-------- Excerpted records --------

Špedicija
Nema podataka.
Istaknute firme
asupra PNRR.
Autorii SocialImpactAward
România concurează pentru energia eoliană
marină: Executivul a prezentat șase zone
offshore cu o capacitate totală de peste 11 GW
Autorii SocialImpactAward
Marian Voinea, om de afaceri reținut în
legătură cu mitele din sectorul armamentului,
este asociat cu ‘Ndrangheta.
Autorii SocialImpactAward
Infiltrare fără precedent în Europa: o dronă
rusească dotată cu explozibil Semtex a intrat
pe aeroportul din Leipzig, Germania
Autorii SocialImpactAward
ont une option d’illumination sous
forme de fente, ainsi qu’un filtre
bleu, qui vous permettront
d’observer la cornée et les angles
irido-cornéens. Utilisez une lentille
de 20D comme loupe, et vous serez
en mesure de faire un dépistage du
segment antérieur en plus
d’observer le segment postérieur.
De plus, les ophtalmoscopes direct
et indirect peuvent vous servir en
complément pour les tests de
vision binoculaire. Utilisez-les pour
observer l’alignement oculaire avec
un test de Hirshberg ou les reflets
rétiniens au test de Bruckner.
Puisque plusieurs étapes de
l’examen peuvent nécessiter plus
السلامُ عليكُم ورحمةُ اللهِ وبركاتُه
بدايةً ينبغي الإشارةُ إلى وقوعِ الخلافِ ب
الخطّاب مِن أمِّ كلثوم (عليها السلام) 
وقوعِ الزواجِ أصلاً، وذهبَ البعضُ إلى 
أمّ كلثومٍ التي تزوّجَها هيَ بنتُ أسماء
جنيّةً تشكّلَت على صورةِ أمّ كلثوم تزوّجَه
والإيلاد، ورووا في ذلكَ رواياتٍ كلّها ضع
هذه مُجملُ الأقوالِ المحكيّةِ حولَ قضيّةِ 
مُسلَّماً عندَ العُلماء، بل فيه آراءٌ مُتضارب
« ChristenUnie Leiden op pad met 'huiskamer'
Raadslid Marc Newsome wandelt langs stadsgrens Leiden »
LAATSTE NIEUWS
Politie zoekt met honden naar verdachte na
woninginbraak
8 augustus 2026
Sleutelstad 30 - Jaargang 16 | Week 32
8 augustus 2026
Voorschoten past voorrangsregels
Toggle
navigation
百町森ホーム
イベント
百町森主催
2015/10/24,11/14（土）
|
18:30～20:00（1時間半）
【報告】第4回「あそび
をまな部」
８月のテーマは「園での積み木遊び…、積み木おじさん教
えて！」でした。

--------

» **Your instructions**
Reproduce all of the listing, exactly as given.

» **Written reply**
Špedicija
Nema podataka.
Istaknute firme
asupra PNRR.
Autorii SocialImpactAward
România concurează pentru energia eoliană
marină: Executivul a prezentat șase zone
offshore cu o capacitate totală de peste 11 GW
Autorii SocialImpactAward
Marian Voinea, om de afaceri reținut în
legătură cu mitele din sectorul armamentului,
este asociat cu ‘Ndrangheta.
Autorii SocialImpactAward
Infiltrare fără precedent în Europa: o dronă
rusească dotată cu explozibil Semtex a intrat
pe aeroportul din Leipzig, Germania
Autorii SocialImpactAward
ont une option d’illumination sous
forme de fente, ainsi qu’un filtre
bleu, qui vous permettront
d’observer la cornée et les angles
irido-cornéens. Utilisez une lentille
de 20D comme loupe, et vous serez
en mesure de faire un dépistage du
segment antérieur en plus
d’observer le segment postérieur.
De plus, les ophtalmoscopes direct
et indirect peuvent vous servir en
complément pour les tests de
vision binoculaire. Utilisez-les pour
observer l’alignement oculaire avec
un test de Hirshberg ou les reflets
rétiniens au test de Bruckner.
Puisque plusieurs étapes de
l’examen peuvent nécessiter plus
السلامُ عليكُم ورحمةُ اللهِ وبركاتُه
بدايةً ينبغي الإشارةُ إلى وقوعِ الخلافِ ب
الخطّاب مِن أمِّ كلثوم (عليها السلام) 
وقوعِ الزواجِ أصلاً، وذهبَ البعضُ إلى 
أمّ كلثومٍ التي تزوّجَها هيَ بنتُ أسماء
جنيّةً تشكّلَت على صورةِ أمّ كلثوم تزوّجَه
والإيلاد، ورووا في ذلكَ رواياتٍ كلّها ضع
هذه مُجملُ الأقوالِ المحكيّةِ حولَ قضيّةِ 
مُسلَّماً عندَ العُلماء، بل فيه آراءٌ مُتضارب
« ChristenUnie Leiden op pad met 'huiskamer'
Raadslid Marc Newsome wandelt langs stadsgrens Leiden »
LAATSTE NIEUWS
Politie zoekt met honden naar verdachte na
woninginbraak
8 augustus 2026
Sleutelstad 30 - Jaargang 16 | Week 32
8 augustus 2026
Voorschoten past voorrangsregels
Toggle
navigation
百町森ホーム
イベント
百町森主催
2015/10/24,11/14（土）
|
18:30～20:00（1時間半）
【報告】第4回「あそび
をまな部」
８月のテーマは「園での積み木遊び…、積み木おじさん教
えて！」でした。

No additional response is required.